Webinar Explores the Role of Door Industry in Going Green

February 15th, 2011 by DWM Magazine

As the demand for green building materials and construction continues, so, too, does its impact on not just the design team, but the entire supply chain as well, including doors and door hardware. As a means to help distributors understand where this green movement is coming from and what their responsibilities are, the Door Hardware Institute hosted a webinar recently. The presentation was led by Tim Petersen, LEED AP, vice president of sales for the architectural door division of VT Industries Inc., and Steve Farley, CSI, CDT LEED GA, regional sales manager for Mohawk Flush Doors.

“The environmental direction in [the door industry] is constantly being discussed. The typical presentation is focused on what LEED point categories a particular product can assist a building in earning. In this presentation we took a more holistic view of the environmental situation by focusing on how we got here, where we are today and where the environmental movement is going,” Petersen told USGNN.com™. “The most unique aspect of this presentation is that it was given by Steve Farley and me. Steve and I work for different door manufacturers and are competitors. However because this topic is so important, we have put our product differences aside to give an unbiased unified presentation.”

Petersen began the discussion and pointed out that the environmental movement will continue to make major changes so those in the industry need to know how to position themselves to sell green products.

He also gave a brief history of what’s behind the green movement and what’s really driving it, including the formation of Earth Day in 1970; the formulation of the EPA in 1970; and later the formulation of the U.S. Green Building Council in 1997.

Petersen also stressed that buildings have had a huge impact, accounting for 40 percent energy use.

He also explained that the demand for green is coming from heightened government initiatives, growing for residential demand for green construction and improvements in sustainable materials.

Looking at the projected green building market value, Petersen showed that the commercial and institutional value in 2006 was $4 billion growing to $10- $20 billion in 2010.

“These are big numbers and real opportunities for anyone in the industry and you don’t want to pass up on an opportunity like that,” he said.

Farley spoke next and spoke about some of the different green programs, standards and codes.

“We’re seeing that many programs are voluntary.
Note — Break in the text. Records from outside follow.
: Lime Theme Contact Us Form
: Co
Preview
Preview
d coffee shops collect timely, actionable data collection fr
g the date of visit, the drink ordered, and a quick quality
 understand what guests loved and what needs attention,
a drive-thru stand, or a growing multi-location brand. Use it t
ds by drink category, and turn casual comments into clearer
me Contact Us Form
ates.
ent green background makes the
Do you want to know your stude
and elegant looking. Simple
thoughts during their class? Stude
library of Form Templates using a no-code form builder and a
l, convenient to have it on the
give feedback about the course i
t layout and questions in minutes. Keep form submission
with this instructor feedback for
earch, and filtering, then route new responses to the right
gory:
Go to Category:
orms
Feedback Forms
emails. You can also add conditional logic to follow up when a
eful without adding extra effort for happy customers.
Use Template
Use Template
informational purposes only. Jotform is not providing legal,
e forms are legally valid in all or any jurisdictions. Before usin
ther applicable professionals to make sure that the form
However, as they grow it becomes evident to most of us there’s a major part of the market we’re missing by not taking part in them,” said Farley. “Voluntary standards are being adopted into building codes and becoming requirements,” he said, explaining that we’re seeing adoption of various green building initiatives by the federal, state and local levels.
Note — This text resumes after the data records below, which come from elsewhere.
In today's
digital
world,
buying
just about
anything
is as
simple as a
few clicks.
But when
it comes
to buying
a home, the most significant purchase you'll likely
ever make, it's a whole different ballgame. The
“It’s interesting to see how rapidly they are being updated; what was once voluntary is now mandatory,” he said.

Some mandatory requirements that have had an impact on the door industry include those of the California Air Resources Board (CARB), which introduced a phased reduction in the allowable limits for composite wood formaldehyde VOC limits, and the 1900 Lacey Act, which was amended in 2008. This, he said, severely restricts the importing and exporting of plant and plant bi-products without an import declaration.

Speaking of CARB, Farley explained that the organization approved new standards for the emission of formaldehyde from composite wood products in 2007, likely leading to the elimination of urea-formaldehyde. This affects hardwood plywood, particleboard and medium density fiberboard. Farley noted this will require inventory management for [door] distributors, fabricators and retailers as they must sell [certain pre-program] inventory by December, 31 of this year.

Farley also discussed the Lacey Act. This was passed by Congress in May 2008 and bans commerce in illegally sourced plants and their bi-products, including timber and wood products.

“It will help to control legal logging and other illegal plant trade,” Farley said.

In addition, it prohibits trade in plant and plant bi-products that are illegally sourced from any U.S. state or any foreign country; requires importers to declare the country of origin of harvest and species name of all plants contained in their products; and establishes penalties for violation of the Act, including forfeiture of goods and vessels, fines and jail time.

Looking ahead, he added, that green is a current and future reality.

“Keep an eye on it and stay aware,” said Farley. “Enforcement will become much more prevalent; take a look at how and where you can add value to a project.”